I use kerosene as a solvent and that's real cheap, but when I'm in a hurry I'm tempted to skip the solvent part and go straight to deleading.

I'll use a deleader every 200, at max 400 fired rounds (they are all hard-cast lead alloy).


----------



## Bob Wright (May 10, 2006)

What do you use as a de-leader? 

I usually get a little leading in bore and chambers. I usually end up shooting about twenty-five rounds of jacketed stuff to remove the bulk of the leading. If I have a leaded bore, I soak it in Hoppe's #9 for a few minutes, then scrub my bore with Hoppe's on a stainless steel bore brush. Followed by dry patches, this takes care of my leading problem. For the chambers, I soak with Hoppe's #9, then brush with an oversized bronze bore brush (i.e. Use a .50 caliber for .44 and .45) chucked in an electric drill.

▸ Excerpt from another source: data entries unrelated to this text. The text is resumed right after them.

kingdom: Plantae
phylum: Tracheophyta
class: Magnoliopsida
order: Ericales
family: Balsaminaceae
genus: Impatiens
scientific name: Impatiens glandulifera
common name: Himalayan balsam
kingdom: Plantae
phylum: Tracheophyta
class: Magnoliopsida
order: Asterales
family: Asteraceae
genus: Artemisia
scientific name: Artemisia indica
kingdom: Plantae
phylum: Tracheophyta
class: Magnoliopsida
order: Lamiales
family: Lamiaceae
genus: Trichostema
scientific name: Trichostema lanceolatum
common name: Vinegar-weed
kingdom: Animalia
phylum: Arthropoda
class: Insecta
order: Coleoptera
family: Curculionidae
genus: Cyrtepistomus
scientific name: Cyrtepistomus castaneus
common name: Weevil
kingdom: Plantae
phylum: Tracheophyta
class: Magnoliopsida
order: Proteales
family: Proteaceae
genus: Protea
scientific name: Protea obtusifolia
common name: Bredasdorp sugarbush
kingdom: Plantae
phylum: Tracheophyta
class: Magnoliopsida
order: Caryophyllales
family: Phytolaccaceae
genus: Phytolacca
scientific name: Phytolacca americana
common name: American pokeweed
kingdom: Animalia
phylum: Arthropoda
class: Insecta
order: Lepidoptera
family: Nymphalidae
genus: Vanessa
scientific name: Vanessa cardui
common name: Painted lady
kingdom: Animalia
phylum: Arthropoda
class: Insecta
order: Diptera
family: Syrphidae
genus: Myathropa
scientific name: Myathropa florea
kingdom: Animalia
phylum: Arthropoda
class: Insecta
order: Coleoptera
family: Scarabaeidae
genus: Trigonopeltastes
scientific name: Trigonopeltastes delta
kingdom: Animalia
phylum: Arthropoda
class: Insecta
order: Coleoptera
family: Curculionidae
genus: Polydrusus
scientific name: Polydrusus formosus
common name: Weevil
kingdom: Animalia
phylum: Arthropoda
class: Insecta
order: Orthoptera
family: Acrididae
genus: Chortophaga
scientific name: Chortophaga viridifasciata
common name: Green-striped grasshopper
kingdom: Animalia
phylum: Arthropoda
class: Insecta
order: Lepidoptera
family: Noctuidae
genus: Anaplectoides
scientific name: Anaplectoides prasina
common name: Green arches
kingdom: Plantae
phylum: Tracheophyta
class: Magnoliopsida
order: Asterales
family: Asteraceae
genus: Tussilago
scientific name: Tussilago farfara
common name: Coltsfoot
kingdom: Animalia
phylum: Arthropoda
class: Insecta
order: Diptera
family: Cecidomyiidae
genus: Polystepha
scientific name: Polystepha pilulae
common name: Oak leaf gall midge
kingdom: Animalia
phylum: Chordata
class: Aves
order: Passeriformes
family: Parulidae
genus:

I have a short section of old cleaning rod for this.

For removing carbon, I use automotive carburator cleaner and flannel patches.

I know most folks shy away from stainless steel bore brushes, But I've used them many years now with no ill effects. Use Hoppe's #9 or WD-40 for lubricant, and pass the brush all the way through the bore.

Bob Wright


----------



## zhurdan (Mar 21, 2008)

When I used to shoot SASS alot, I would clean like normal and then use one of the rubber and wire mesh deleading tools. Basically, you put your cleaning rod in the bore, and then screw on the rubber stopper looking thing that is covered with a round wire mesh. Pull it thru the barrel a few times and tada... purt neer new. I wish I could remember what the tool is called exactly, but I think it's called "deleading kit" if I remember right.

Zhur


----------



## Baldy (Jun 21, 2006)

I wrap a little Choir Boy around an old brush and a little Hoppe's#9 and go for it. After a few passes I patch out and then oil. For soot I use kerosene sometimes or Hoppe's. Just be sure to get all of the lead remover chemical's out of your gun if you are going to store it for awhile. They will pit a barrel where Hoppe's or oil will not.


----------



## mccoy (Dec 31, 2007)

I use Shooter's choice deleader, it was hard to find it in my place and I wish those kits described by zhurdan were available here.

Even the gunstore guys are not always able to help you out properly with cleaning problems.


----------



## OMSBH44 (Jul 7, 2006)

zhurdan, the tool your are talking about is the "Lewis" lead remover.

They were out of Georgia. I don't know if they are still in business.


----------



## Steve M1911A1 (Feb 6, 2008)

The Lewis tool, or an exact copy, is available from Brownell's.
Revolver or semi-auto, it really works.


----------



## Crestliner (May 10, 2008)

*Eezox*

After buying my SP101 3 months ago, I bought a couple of cans of Eezox to keep them clean and lubricated. After shooting only about 300+ rds. of various kinds of bullets, both in .38 Spec. and .357, my bore and cylinder is sparking clean! Have shot both lead and copper jacketed bullets. All I do is spray it on...let it set a bit...and bronze brush the bores. No problems...no worries .


----------